There is an interesting battle, or maybe more appropriately balancing act happening within the new album between some clear-eyed realism about things and what feels like genuinely positive energy. To Become, a pulsing, dark club number, is hardly a positive track, and the aggression in the hard-edge techno of the quite thrilling Call Them Up. However, there is an opportunity to open up, to release, which is an act of optimism that wasn’t so obvious on the first album.


“It’s funny you say it feels positive because a lot of it, what I was writing about, didn’t necessarily feel positive. But opening up about it, and exploring that stuff, is a positive thing,” Jones says. “Even when Call Them Up is a really heavy, aggressive sounding track, it’s about imminent change, which is a positive thing.”


The other opening up is stylistically, with Jones willing to go anywhere the song might take them. That includes going somewhere as gentle and straight out pop as the extremely attractive Supermarket Riots, which might surprise fans, and in all cases, not hedging their bets but committing to the style and the sound.

“On my previous albums and stuff I felt like I was taking influences from different styles and trying to fit a lot of them into each track. I guess my approach with this new album was I’m into techno and club music now, and even though I’m more known for being a pop writer, I saw these as exercises for myself to show I could do that. I also had to let go of stuff,” explains Jones.


“When I started writing music I wasn’t a huge fan of pop music and I was pulled to make things that are weird or more experimental. Now with this album I sort of have allowed myself to indulge in pop more than I ever have.”


The final part of this Lupa J puzzle is the visual element. While the latest clip, for This Suburb, was made by Kat Silverosa – though edited by Jones - they have used film clips and photos as not just a way to market the song but as part of the overall concept from the start. In some ways it’s like how Natasha Khan approaches her Bat For Lashes projects or Grimes creates her packages: the visuals are part of the creative process, not the bit you add at the end.
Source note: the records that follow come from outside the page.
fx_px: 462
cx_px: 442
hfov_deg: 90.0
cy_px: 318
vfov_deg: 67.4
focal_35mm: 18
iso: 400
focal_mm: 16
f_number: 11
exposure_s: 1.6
“I’ve always been interested in visual stuff as much is music, from a young age. The very first song of mine I put online I made a clip all myself and it’s always been something that I do simultaneously. Grimes has always been a huge influence on that sort of thing.”


It’s worth noting, if it’s not already clear, that since the first album, Jones has confirmed an identity as non-binary, with they/their pronouns. How much of this clarity in all aspects of their life, is connected to the clear eyed direction of this album?
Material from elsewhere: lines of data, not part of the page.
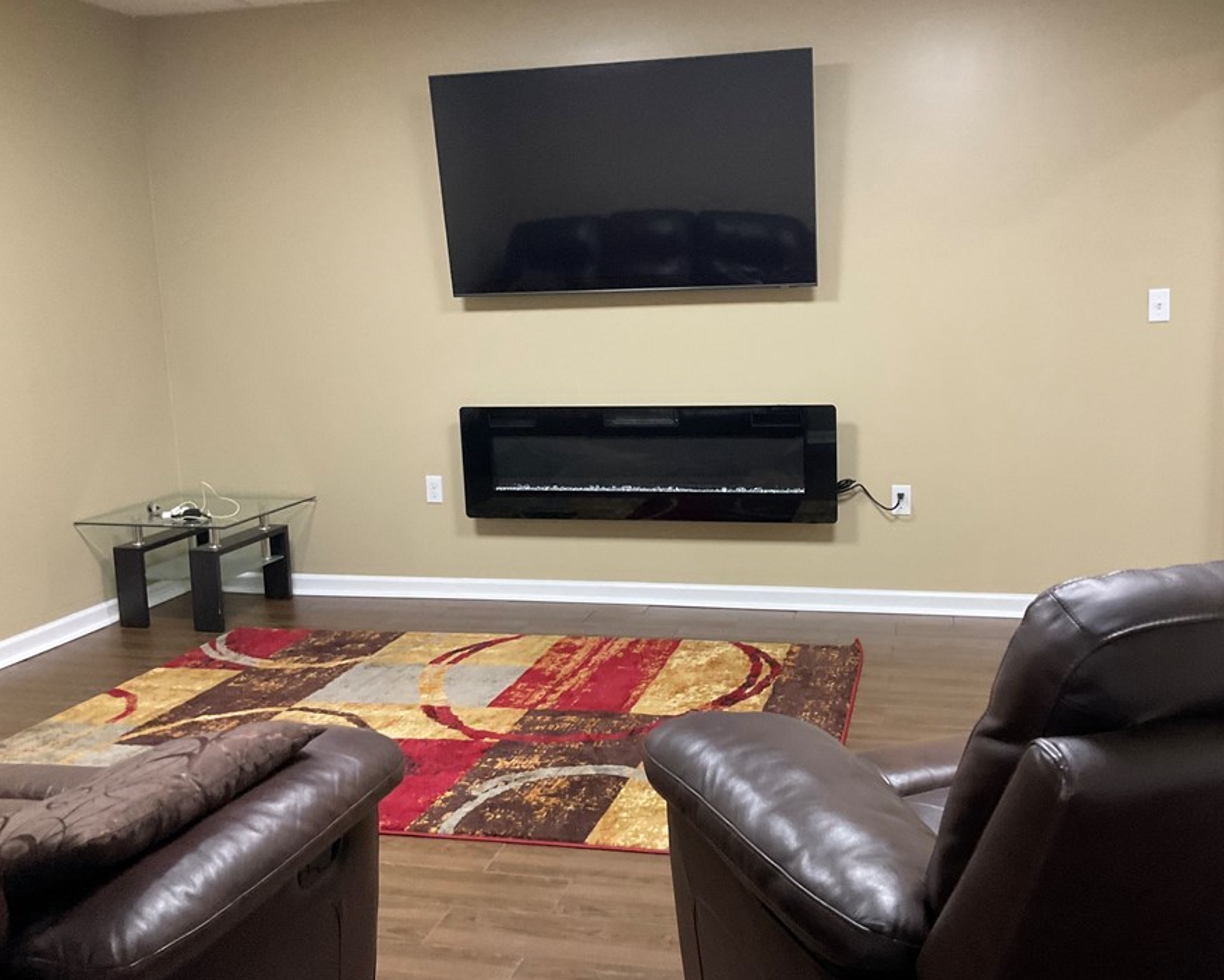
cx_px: 694
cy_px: 474
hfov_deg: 54.0
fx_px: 1196
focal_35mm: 33
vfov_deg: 44.6
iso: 200
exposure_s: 1/60
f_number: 1.8
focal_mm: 3
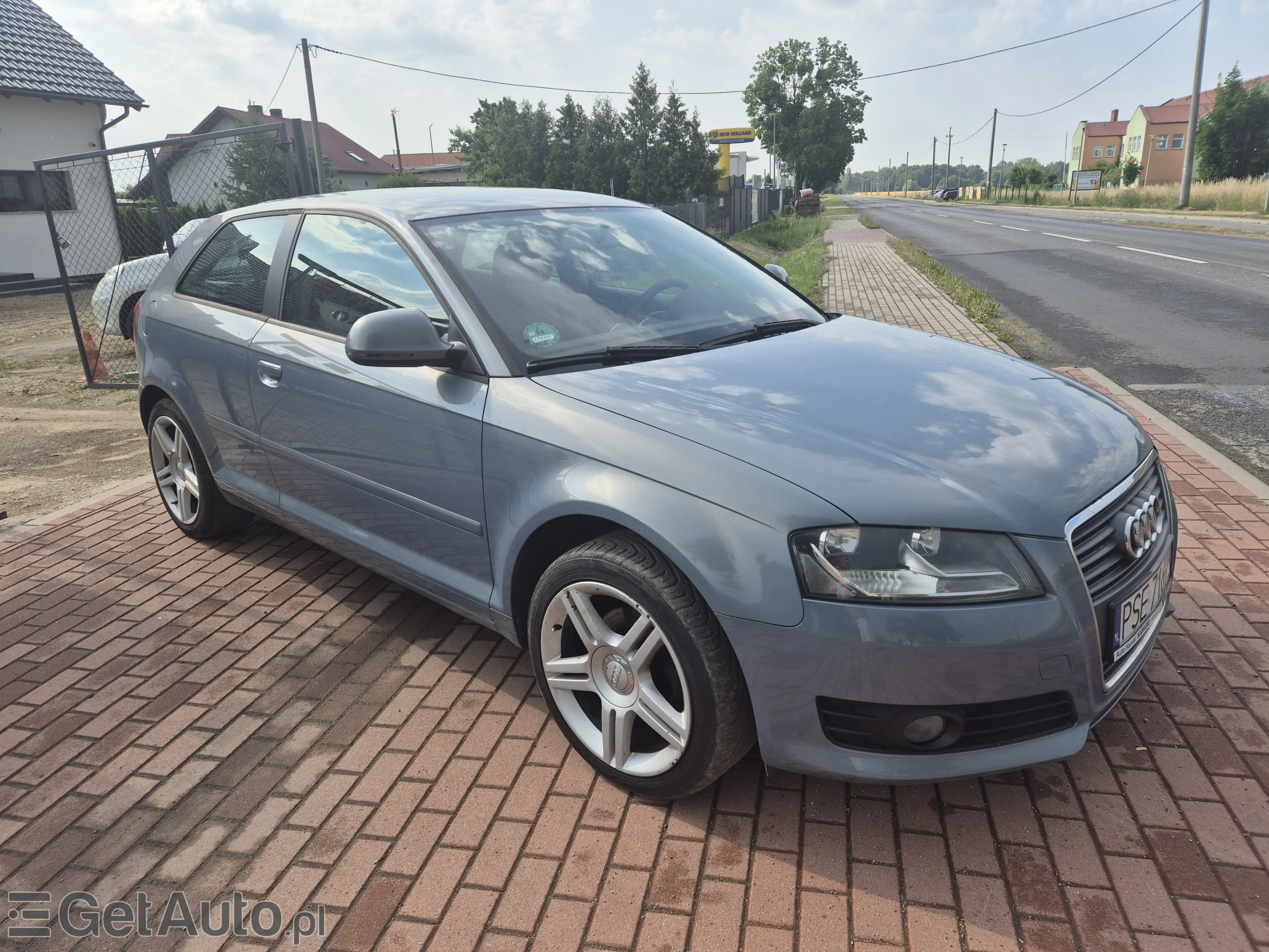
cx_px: 634
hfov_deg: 73.9
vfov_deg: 58.9
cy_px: 476
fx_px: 843
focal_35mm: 23
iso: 25
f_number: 1.8
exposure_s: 1/1584
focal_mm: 5.4
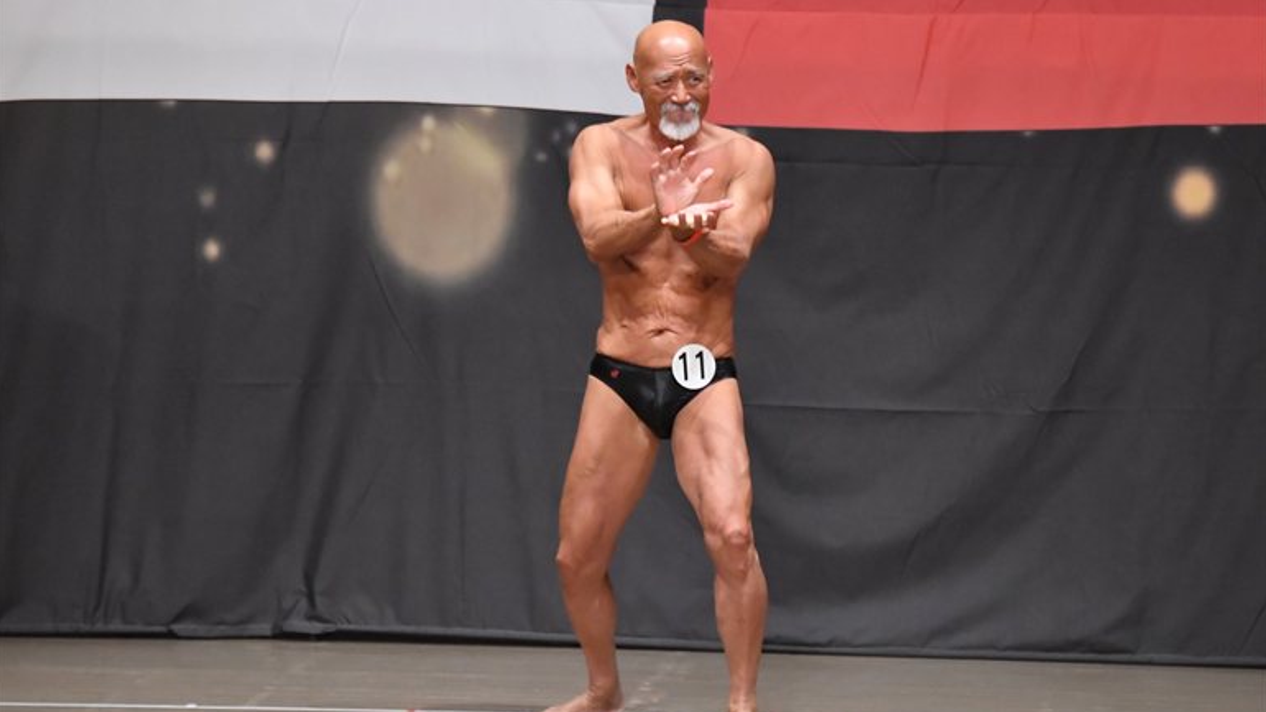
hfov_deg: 9.1
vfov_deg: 5.1
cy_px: 396
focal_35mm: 237
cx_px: 631
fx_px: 7955
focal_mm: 150
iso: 6400
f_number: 5.6
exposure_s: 1/400
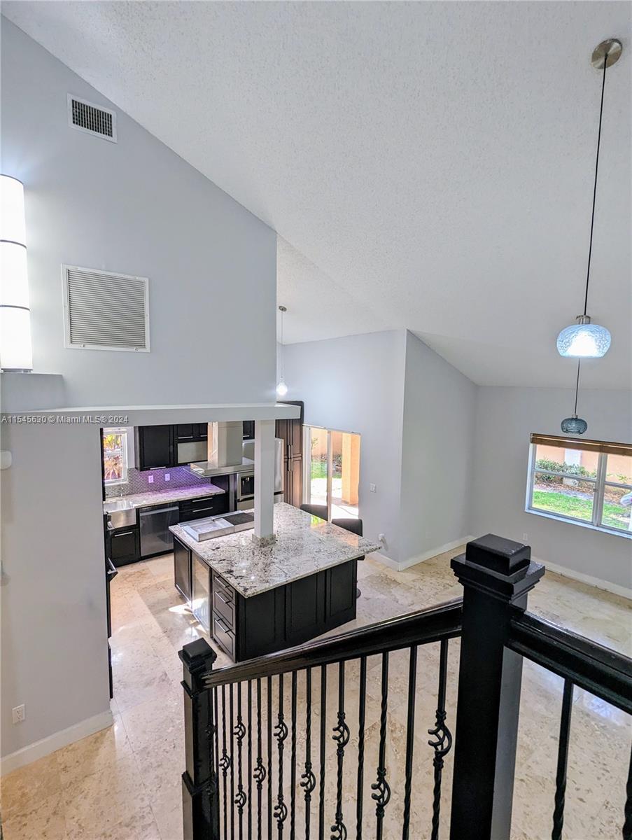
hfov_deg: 78.2
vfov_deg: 94.4
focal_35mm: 16
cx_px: 316
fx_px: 389
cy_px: 420
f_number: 2.2
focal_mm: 2.35
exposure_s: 1/60
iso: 77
“I only [recently] publicly came out as non-binary - and I’m not fussed about non-binary or gender queer or whatever: there are a whole lot of words you can use for that - but I thought about it for quite a while, and came to different conclusions about it,” says Jones. “I’ve been going by those pronouns in my close circle of friends for a while, but, I don’t know, for a while I had this feeling that as a female artist, and one who was really feminist about being a producer, that I had an obligation to exist still, and not choose my pronouns, as a female.


“I think that prevented me from wanting to do anything for a while, but I came to a point where I was like, actually, if I do feel comfortable in this and, publicly, that’s going to help a whole other range of people.”


It’s a balancing of control and no control. Conformity and freedom.


“It’s not the main thing with the album at all but it is present in the album’s overall themes of feeling like I’ve in the past not recognised myself completely because I’m trying to be accepted by other people.”


As Lupa J sang only two years ago, “it’s not enough for me anymore”.


To Breathe Underwater is out on November 13.